The former President was not in attendance, during the chaotic congressional situation on Tuesday of this week. Most of his supporters in the Senate however, still voted for the changes. Mr. Lugo is gambling on a constitutional amendment that may well work in his favor.
According to recent polls, the former bishop would have the support of more than half the electorate if he was able to run again in 2018.
He remains popular as a champion of the poor and underprivileged. This is important in a nation where many have lost faith in a justice system, that seems indifferent to their plight.
For example, Codehupy an umbrella organization of human rights groups, has documented the killings of more than 120 small scale farmers known as campesinos, since the end of the dictatorship in 1989. Of course, none of these have been officially investigated by the government.
In a country where the survival of many families is still dependent on subsistence farming, tensions over land ownership, have intensified since the inauguration of President Cartes. A total of 17.1% of the total GDP still originates from agriculture.
The other sectors of GDP are comprised of 27.3% for industry and 55.6% for services.
Paraguay still remains divided over whether to allow former presidents to run for reelection. Time is running out, to decide who will be permitted to declare their candidacy for the elections of 2018. The two former presidents Fernando Lugo and Nicanor Duarte Frutos and President Cartes are all ineligible, unless the electoral law is changed.
Opponents to the change in the electoral system, include likely 2018 presidential candidates themselves. They are Mario Ferreiro the mayor of Asuncion, Efrain Alegre, leader of the Liberal Party and Colorado Senator, Mario Abdo Benitez.
One of the first obstacles to a constitutional amendment, is the debate over whether a current president must resign, in order to be eligible for re-election. This is followed by when a resignation needs to take place, in advance of the election date.

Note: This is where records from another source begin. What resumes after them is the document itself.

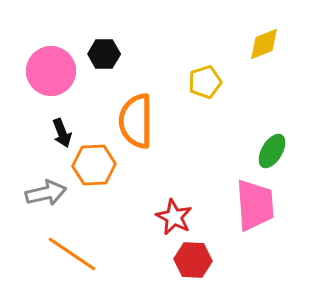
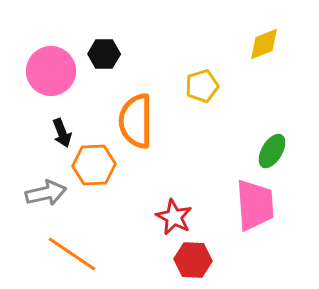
yellow pentagon: moved 3 px left, 4 px down
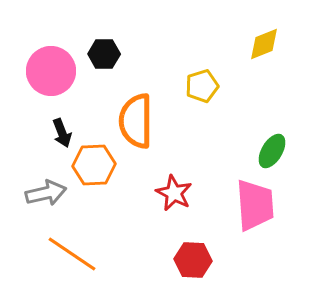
red star: moved 24 px up
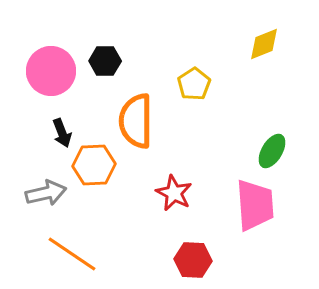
black hexagon: moved 1 px right, 7 px down
yellow pentagon: moved 8 px left, 2 px up; rotated 16 degrees counterclockwise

Supporters of President Cartes wanted him to be able to run, while still in office. This is customary in many other nations, including in Latin America.
Advocates for former President Lugo, insist that President Cartes must step down from office first. They are fully aware, that Cartes would be able to use state resources to help his candidacy.
In addition, it was well known that Cartes was the principal behind the scenes person, who brought about the downfall of former President Lugo.
Colorado Party officials finally acquiesced, that President Cartes will resign the presidency, six months prior to the April 22, 2018 election.
A near term resolution will become necessary soon, if President Cartes is to qualify for an election little more than a year away.